Given her art history discipline, Fine has looked specifically at how the visual aspects of K-pop may contribute to its appeal to Pacific peoples. An entire chapter of her thesis is dedicated to music videos, in which she taps into a rich vein of visual material.
K-pop girl group Red Velvet for example, went so far as to recreate specific scenes from works by artists including Claude Monet, John Everett Millais and Hieronymus Bosch in the video for their song ‘Feel My Rhythm’.
Music in the family
While Fine was first introduced to K-pop as a young adult, she thinks her openness to it was born much earlier.
In the late 1970s, Fine’s paternal grandfather, Saimone Koloamatangi, started Fōfō’anga ’o Aotearoa, a Tongan kava club, out of the family home in Grey Lynn. A place where the local Tongan community could meet and share their traditions, language and music, it provided a safe space during the time of the Dawn Raids.
“As a child I would be serenaded to sleep sometimes from the music they played. I took it for granted at the time, but now I realise I was incredibly blessed to be surrounded by my Tongan culture.”
Fine’s grandparents were also founding members of Grey Lynn’s United Church of Tonga, helping provide a place where the community could share its religious practices, and her grandfather was a musician and composer, with diverse musical tastes ranging from Glenn Miller to Hawaiian ukulele music.
As a child I would be serenaded to sleep sometimes from the music they played … I was incredibly blessed to be surrounded by my Tongan culture.
She says her father, political studies academic Associate Professor Malakai Koloamatangi, also plays guitar and harboured ambitions to be a musician.
“He opened our eyes to a lot of different forms of music growing up, so I feel that trajectory of cultural appreciation was established early on, which helped me to not dismiss K-pop when I first heard it.”

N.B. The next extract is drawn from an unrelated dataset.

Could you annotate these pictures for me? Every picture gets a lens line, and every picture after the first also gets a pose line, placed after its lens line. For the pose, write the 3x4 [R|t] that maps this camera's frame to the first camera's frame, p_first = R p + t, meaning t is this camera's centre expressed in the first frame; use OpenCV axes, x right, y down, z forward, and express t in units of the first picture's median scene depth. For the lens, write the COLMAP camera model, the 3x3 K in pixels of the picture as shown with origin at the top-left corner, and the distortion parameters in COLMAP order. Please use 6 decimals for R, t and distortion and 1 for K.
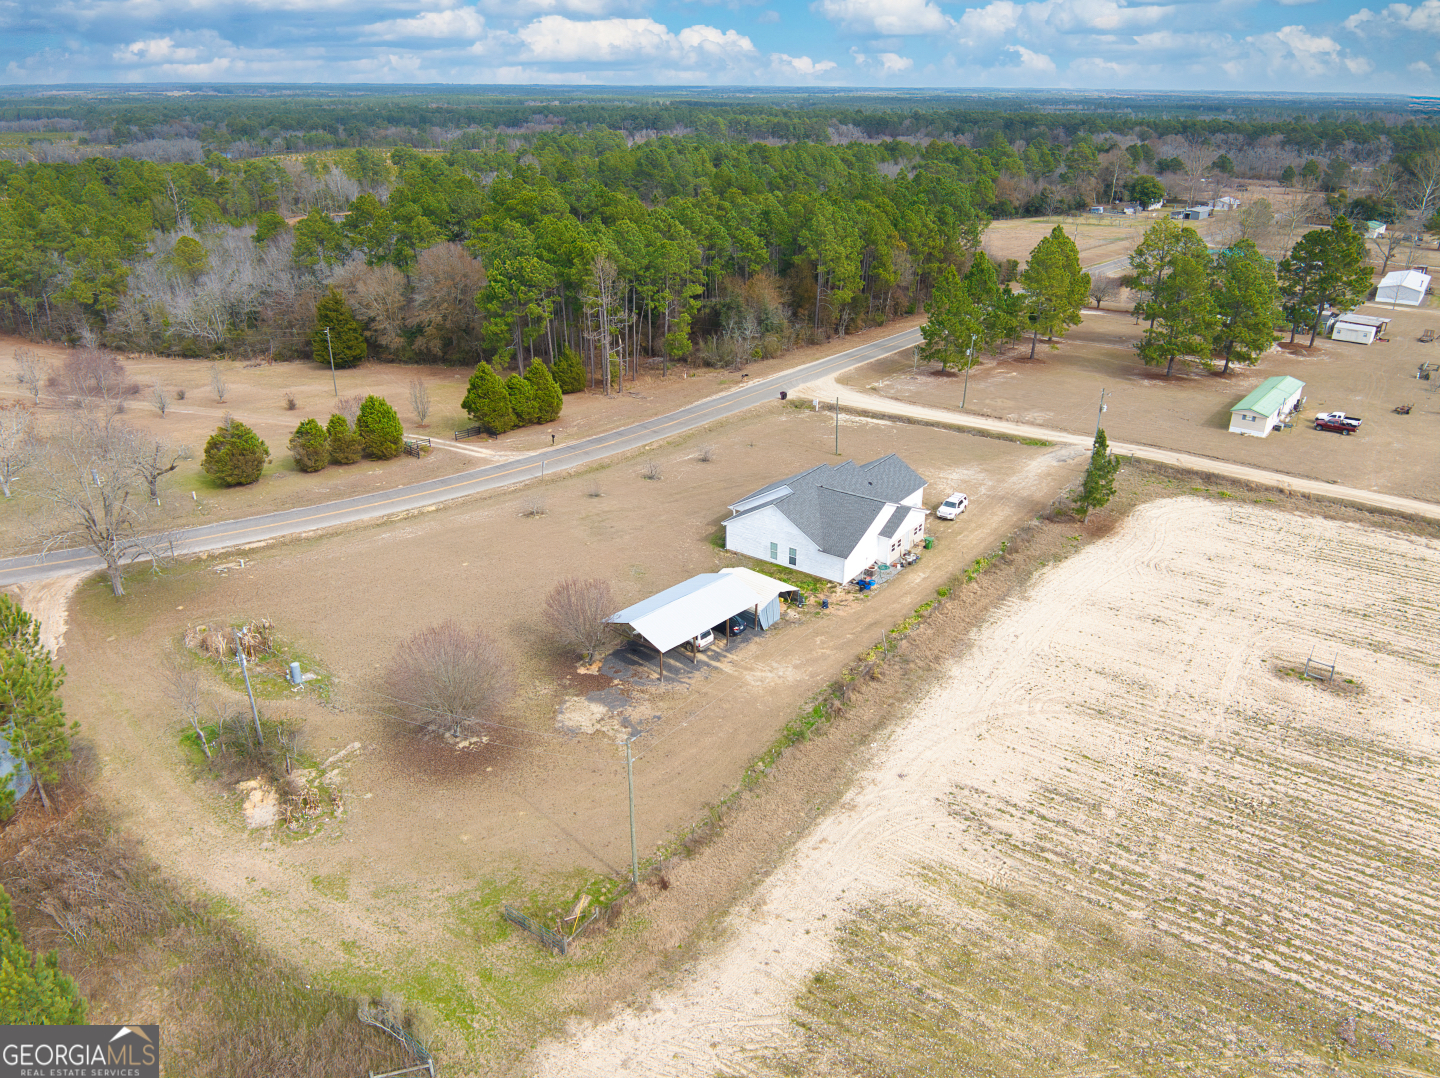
lens RADIAL K [[1024.7, 0, 723.8], [0, 1024.7, 525.1], [0, 0, 1]] dist [0.019452, -0.037474]
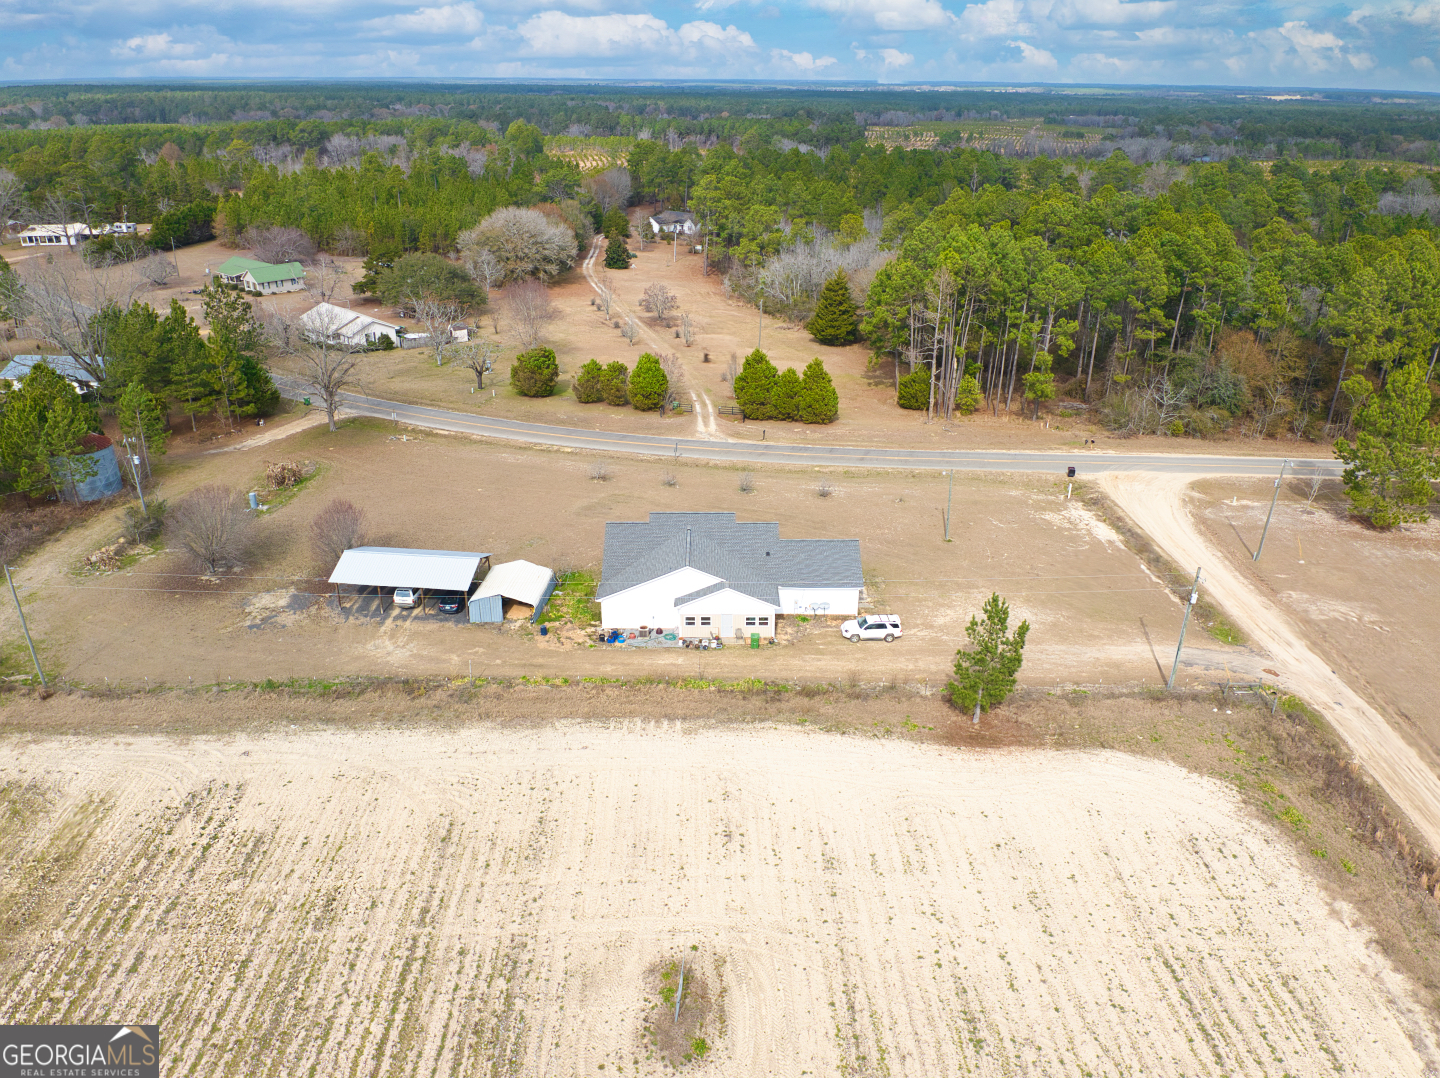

More than 45 years later, the family still runs the kava club, hosting club nights for elders on Wednesdays and for youth on Fridays, where music plays a big part in setting the mood and connecting community members to their culture and each other.
On the ground in Seoul
Earlier this year, Fine was able to travel to the home of K-pop for the first time, when she undertook an Asia New Zealand Foundation internship at the CJ Cultural Foundation. The two-month internship included a four week stint at the foundation’s Seoul office, researching popular music industries in Australia, Aotearoa and the Pacific and the potential of Korean indie musicians to enter these markets.
Despite landing in Seoul in the heart of winter, where the temperature plunged to minus 14, it lived up to expectations.
Fine submitted her doctoral thesis at the end of July and says she’d potentially like to do more travel and conduct further research answering questions that emerged while undertaking her PhD. One area for further research, she says, would involve potentially collaborating with another researcher looking at connections to K-Pop among Māori.
So, after viewing K-pop through an academic lens, does she still enjoy listening to it?
Yes, she says. NewJeans, a girl group that debuted in 2022, is a current favourite, with their nostalgic sound that captures the old-school K-pop she originally bonded with.
“I’m still a fan,” she says.
Fōfō’anga ’o Aotearoa, the kava club established and run by the Koloamatangi family, features in the second season of the web series Still Here, which highlights stories of inner-city Auckland’s Pacific communities.
Caitlin Sykes
This article first appeared in the October 2024 issue of UniNews.